The work: He was the first person to visually observe the function of autophagy (self-eating), whereby cells clean up the garbage within them by killing invaders and keeping healthy cells. It works as a cell recycling system to maintain homeostasis within the body. He then clarified the mechanism of autophagy and the genes involved.
The impact: Autophagy is now regarded as a vital cell-recycling system and may aid in future developments to treat neurodegenerative diseases such as Alzheimer’s, cancer and other age- related diseases. Dr. Ohsumi’s research findings have since been applied to autophagy in animals as well, and many researchers are now working to further clarify the molecular mechanism and physiological significance of this process.

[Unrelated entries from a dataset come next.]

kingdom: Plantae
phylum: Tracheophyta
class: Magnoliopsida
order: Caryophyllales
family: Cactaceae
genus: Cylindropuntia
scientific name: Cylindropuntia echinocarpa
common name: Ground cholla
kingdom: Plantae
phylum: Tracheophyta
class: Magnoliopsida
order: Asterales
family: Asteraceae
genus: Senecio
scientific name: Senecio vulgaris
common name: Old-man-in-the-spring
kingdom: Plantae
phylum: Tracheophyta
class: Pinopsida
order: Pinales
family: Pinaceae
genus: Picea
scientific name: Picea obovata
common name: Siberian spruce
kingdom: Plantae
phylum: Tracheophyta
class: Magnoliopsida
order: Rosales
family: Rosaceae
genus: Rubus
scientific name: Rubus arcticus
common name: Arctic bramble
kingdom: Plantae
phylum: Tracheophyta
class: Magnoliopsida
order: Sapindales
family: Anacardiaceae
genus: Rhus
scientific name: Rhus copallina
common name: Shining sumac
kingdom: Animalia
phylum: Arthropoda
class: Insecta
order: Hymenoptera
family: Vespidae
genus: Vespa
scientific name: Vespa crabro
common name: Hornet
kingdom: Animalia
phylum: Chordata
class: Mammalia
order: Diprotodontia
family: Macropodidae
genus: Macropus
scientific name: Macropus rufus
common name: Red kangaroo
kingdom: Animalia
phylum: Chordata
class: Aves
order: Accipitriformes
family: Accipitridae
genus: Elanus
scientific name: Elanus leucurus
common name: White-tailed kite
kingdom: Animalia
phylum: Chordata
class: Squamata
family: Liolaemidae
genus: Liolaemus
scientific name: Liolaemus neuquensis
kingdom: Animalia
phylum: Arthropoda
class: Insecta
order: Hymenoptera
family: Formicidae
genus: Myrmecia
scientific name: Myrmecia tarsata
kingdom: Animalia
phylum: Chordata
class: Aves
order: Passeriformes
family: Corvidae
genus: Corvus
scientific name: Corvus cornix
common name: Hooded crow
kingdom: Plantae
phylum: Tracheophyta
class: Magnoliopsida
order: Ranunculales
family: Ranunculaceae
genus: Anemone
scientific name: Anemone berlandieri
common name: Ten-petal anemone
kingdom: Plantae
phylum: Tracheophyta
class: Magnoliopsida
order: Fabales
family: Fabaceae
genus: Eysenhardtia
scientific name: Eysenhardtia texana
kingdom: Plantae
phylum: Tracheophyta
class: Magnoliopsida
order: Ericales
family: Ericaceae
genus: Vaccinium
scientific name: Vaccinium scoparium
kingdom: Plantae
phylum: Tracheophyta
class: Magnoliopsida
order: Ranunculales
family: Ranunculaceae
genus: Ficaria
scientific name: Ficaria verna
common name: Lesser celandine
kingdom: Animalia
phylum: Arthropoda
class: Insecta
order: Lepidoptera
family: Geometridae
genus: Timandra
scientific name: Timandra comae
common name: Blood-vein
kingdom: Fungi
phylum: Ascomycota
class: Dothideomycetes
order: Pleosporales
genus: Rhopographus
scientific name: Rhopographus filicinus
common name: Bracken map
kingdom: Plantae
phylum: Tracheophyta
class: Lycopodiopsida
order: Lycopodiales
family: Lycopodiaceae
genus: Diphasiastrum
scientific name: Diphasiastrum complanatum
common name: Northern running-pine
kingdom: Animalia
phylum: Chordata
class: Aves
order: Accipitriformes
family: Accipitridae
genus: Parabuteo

Dr. Yoshinori Ohsumi was born in Fukuoka in 1945. In 1963, he entered to The Univ. of Tokyo, then he chose decisively to follow molecular biology as the path of his future. As a graduate student, Dr. Ohsumi studied the initiation mechanism of E. coli ribosome and then action of colicin E3, which inhibits the translation of E. coli cells by binding to its receptor. Near the end of 1974, he enrolled in Rockefeller Univ., to study under Dr. G. M. Edelman. First Dr. Ohsumi worked on in vitro fertilization in mice, then switched to work on the mechanism of initiation of DNA replication using yeast, which introduced him to yeast research. Dr. Ohsumi returned to Japan at the end of 1977, and worked as an assistant professor under Prof. Y. Anraku, at the Faculty of Science, The Univ. of Tokyo. Dr. Ohsumi decided to take up the study of the yeast vacuolar membrane. By making pure vacuolar membrane vesicles, he succeeded to show various active transport systems and a novel type of proton-pump, v-type ATPase on the vacuolar membrane. In 1988, Dr. Ohsumi became an associate professor in College of Arts and Sciences of The Univ. of Tokyo and opened up his own small lab. He decided to work on the lytic function of the vacuole. Soon after, Dr. Ohsumi found yeast autophagy by light and electron microscopy. Taking advantage of yeast system, he performed a genetic screen for autophagy-defective mutants. His group could get 15 genes essential for starvation-induced autophagy by the first screen, and started cloning of these ATG genes. Then Dr. Ohsumi moved to The National Inst. for Basic Biology at Okazaki, and uncovered that these Atg proteins consist of six unique functional groups, such as a protein kinase complex, two ubiquitin-like conjugation systems, a PtdIns 3-kinase complex and so on. Drs. T. Yoshimori and N. Mizushima in his lab started studies on ATG genes in mammals and a student also worked on plant, proving that the ATG system is well conserved in higher eukaryotes. However, up to now, Dr. Ohsumi has focused on dissection of the molecular mechanism of the Atg proteins in yeast. In 2009, Dr. Ohsumi moved to Tokyo Inst. of Technology, and continues to elucidate the molecular details of membrane dynamics during autophagosome formation and the physiological relevance of autophagy by combination of cell biology, biochemistry, molecular biology, and structural biology.